Caldon sent an apology e-mail to college Vice President John Cole, who witnessed the exchange of words. That afternoon Bell and Cole offered Caldon the option of resigning or being terminated, according to the motion.
Bell had received complaints from several college administrators about Caldon prior to the Sept. 24, 2008, incident, including allegations that Caldon overstepped her authority as an administrative assistant, according to court records.
The Board of Regents later upheld the decision to terminate Caldon.
Caldon has alleged Bell didn’t file accurate reports of his annual and sick leave and objected to Bell’s lack of attendance at functions that required payment for registration. She also complained to college administrators about “Bell’s inability to do his job” because of what she observed to be “Bell’s declining mental status,” according to court records.
Lawyers for the Board of Regents argued no evidence exists that the reasons given by Macon State College staff for Caldon’s departure are false or that they acted in retaliation for activity protected by the Georgia Whistleblower Act.

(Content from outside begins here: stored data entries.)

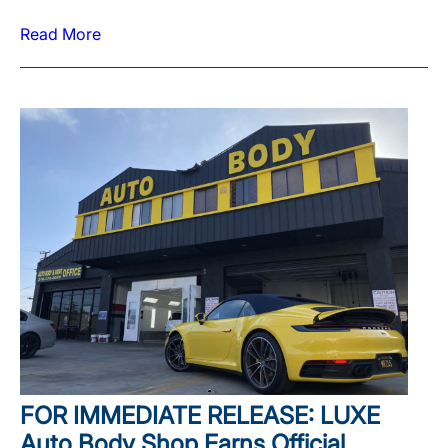
Read More
FOR IMMEDIATE RELEASE: LUXE
Auto Body Shop Earns Official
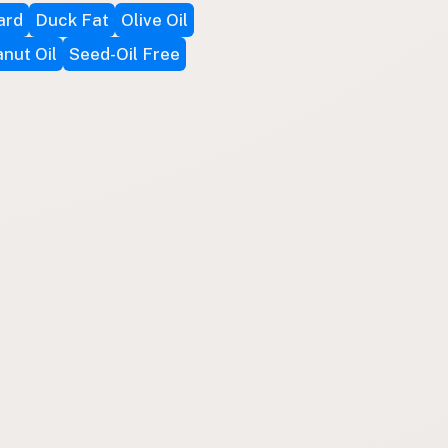
ard
Duck Fat
Olive Oil
nut Oil
Seed-Oil Free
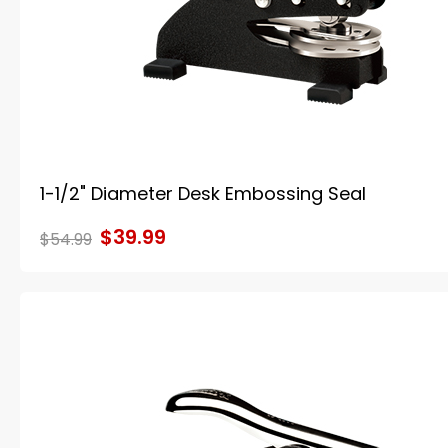
1-1/2" Diameter Desk Embossing Seal
$39.99
$54.99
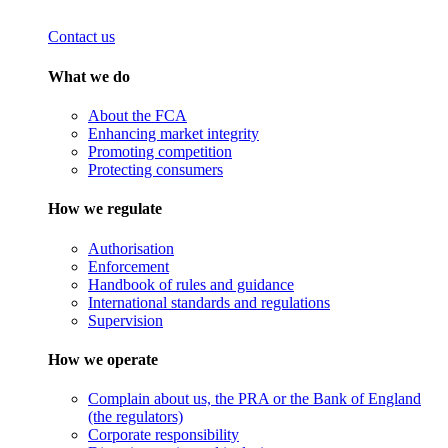
Contact us
What we do
About the FCA
Enhancing market integrity
Promoting competition
Protecting consumers
How we regulate
Authorisation
Enforcement
Handbook of rules and guidance
International standards and regulations
Supervision
How we operate
Complain about us, the PRA or the Bank of England
(the regulators)
Corporate responsibility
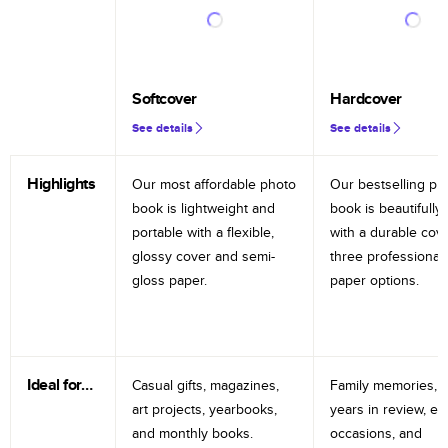
Softcover
Hardcover
See details
See details
Highlights
Our most affordable photo
Our bestselling ph
book is lightweight and
book is beautifully 
portable with a flexible,
with a durable cov
glossy cover and semi-
three professional
gloss paper.
paper options.
Ideal for…
Casual gifts, magazines,
Family memories, tr
art projects, yearbooks,
years in review, e
and monthly books.
occasions, and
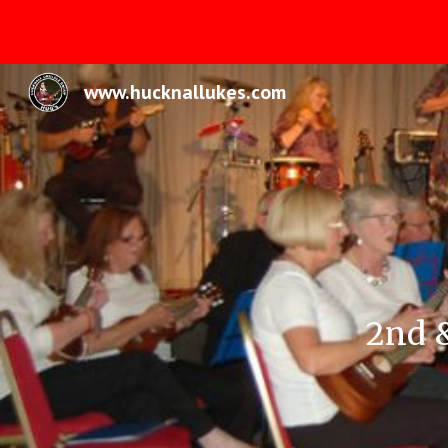
Sk
www.hucknallukes.com
2nd 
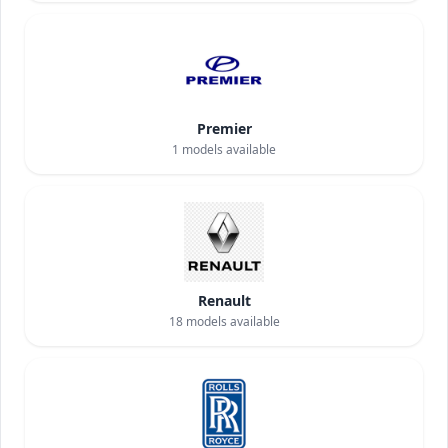
Premier
1
models available
Renault
18
models available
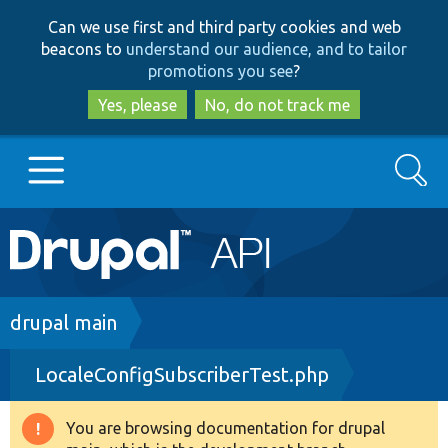
Skip
Skip
Can we use first and third party cookies and web
to
to
beacons to
understand our audience, and to tailor
main
search
promotions you see
?
content
Yes, please
No, do not track me
Search
Main
Go to Drupal.org
navigation
Drupal 7
Breadcrumb
drupal main
LocaleConfigSubscriberTest.php
Drupal 8+
You are browsing documentation for drupal
Warning
Other projects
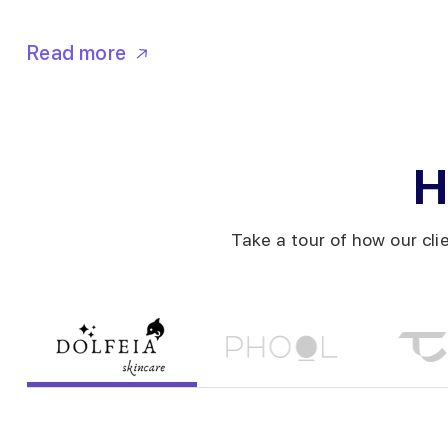
Read more
H
Take a tour of how our cli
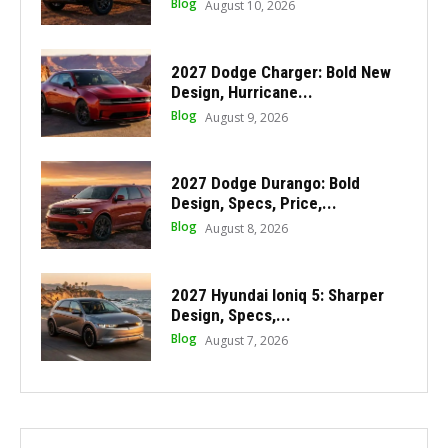
Blog
August 10, 2026
2027 Dodge Charger: Bold New
Design, Hurricane...
Blog
August 9, 2026
2027 Dodge Durango: Bold
Design, Specs, Price,...
Blog
August 8, 2026
2027 Hyundai Ioniq 5: Sharper
Design, Specs,...
Blog
August 7, 2026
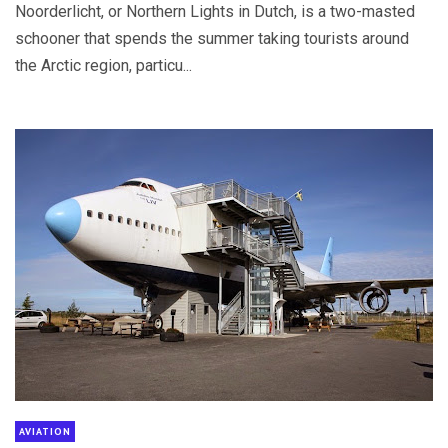
Noorderlicht, or Northern Lights in Dutch, is a two-masted
schooner that spends the summer taking tourists around
the Arctic region, particu...
AVIATION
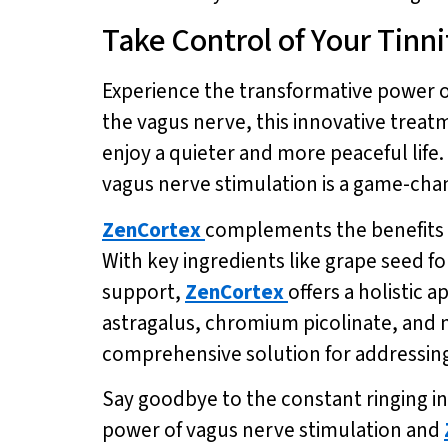
Take Control of Your Tinn
Experience the transformative power of
the vagus nerve, this innovative treat
enjoy a quieter and more peaceful life.
vagus nerve stimulation is a game-chan
ZenCortex
complements the benefits o
With key ingredients like grape seed f
support,
ZenCortex
offers a holistic
astragalus, chromium picolinate, and 
comprehensive solution for addressing 
Say goodbye to the constant ringing in
power of vagus nerve stimulation and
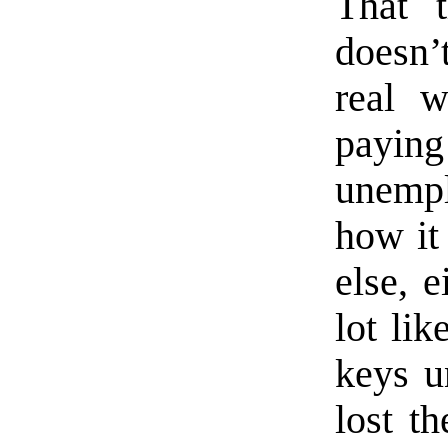
That t
doesn’
real w
payi
unempl
how it
else, e
lot lik
keys u
lost th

None of plaintiff’s complaints disclosed the violation of a “law, rule, or regulation,” according to a legal brief written by lawyers for the Board of Regents. “(Caldon) can point to nothing to suggest that President Bell acted in retaliation.”

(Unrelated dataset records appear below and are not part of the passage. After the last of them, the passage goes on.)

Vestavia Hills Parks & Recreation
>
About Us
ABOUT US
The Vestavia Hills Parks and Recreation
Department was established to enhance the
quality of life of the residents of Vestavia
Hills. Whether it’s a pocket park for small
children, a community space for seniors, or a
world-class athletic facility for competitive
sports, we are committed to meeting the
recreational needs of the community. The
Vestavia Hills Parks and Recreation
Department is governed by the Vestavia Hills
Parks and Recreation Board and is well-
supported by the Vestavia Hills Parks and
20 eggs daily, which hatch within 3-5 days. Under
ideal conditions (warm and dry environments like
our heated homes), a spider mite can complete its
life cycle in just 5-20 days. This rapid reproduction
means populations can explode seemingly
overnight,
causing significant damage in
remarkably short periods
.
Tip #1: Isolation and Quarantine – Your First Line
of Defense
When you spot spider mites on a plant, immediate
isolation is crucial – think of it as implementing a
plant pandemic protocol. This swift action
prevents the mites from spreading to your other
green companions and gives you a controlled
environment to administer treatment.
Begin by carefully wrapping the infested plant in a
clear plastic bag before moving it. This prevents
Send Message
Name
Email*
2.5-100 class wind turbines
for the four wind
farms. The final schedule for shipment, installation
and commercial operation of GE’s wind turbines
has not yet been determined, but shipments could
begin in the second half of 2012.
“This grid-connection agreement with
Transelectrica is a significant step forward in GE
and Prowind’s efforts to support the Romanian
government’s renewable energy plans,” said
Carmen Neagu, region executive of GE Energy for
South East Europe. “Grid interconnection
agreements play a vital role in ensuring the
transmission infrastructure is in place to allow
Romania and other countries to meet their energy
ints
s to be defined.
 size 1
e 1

The Office of the State Inspector General conducted an investigation into Caldon’s allegations of Bell’s wrongdoing but didn’t find a factual basis for her claims, according to court records.
Christopher Moorman, Caldon’s lawyer, argued in a legal brief that Caldon’s allegations are protected as whistleblowing.
Whether ending Caldon’s employment was in response to her whistleblowing or due to “insubordination” should be left to a jury to decide, he wrote.
Moorman said Caldon has 30 days from the ruling to file notice of an appeal.
Caldon worked for Macon State for about 15 years, 10 as Bell’s assistant.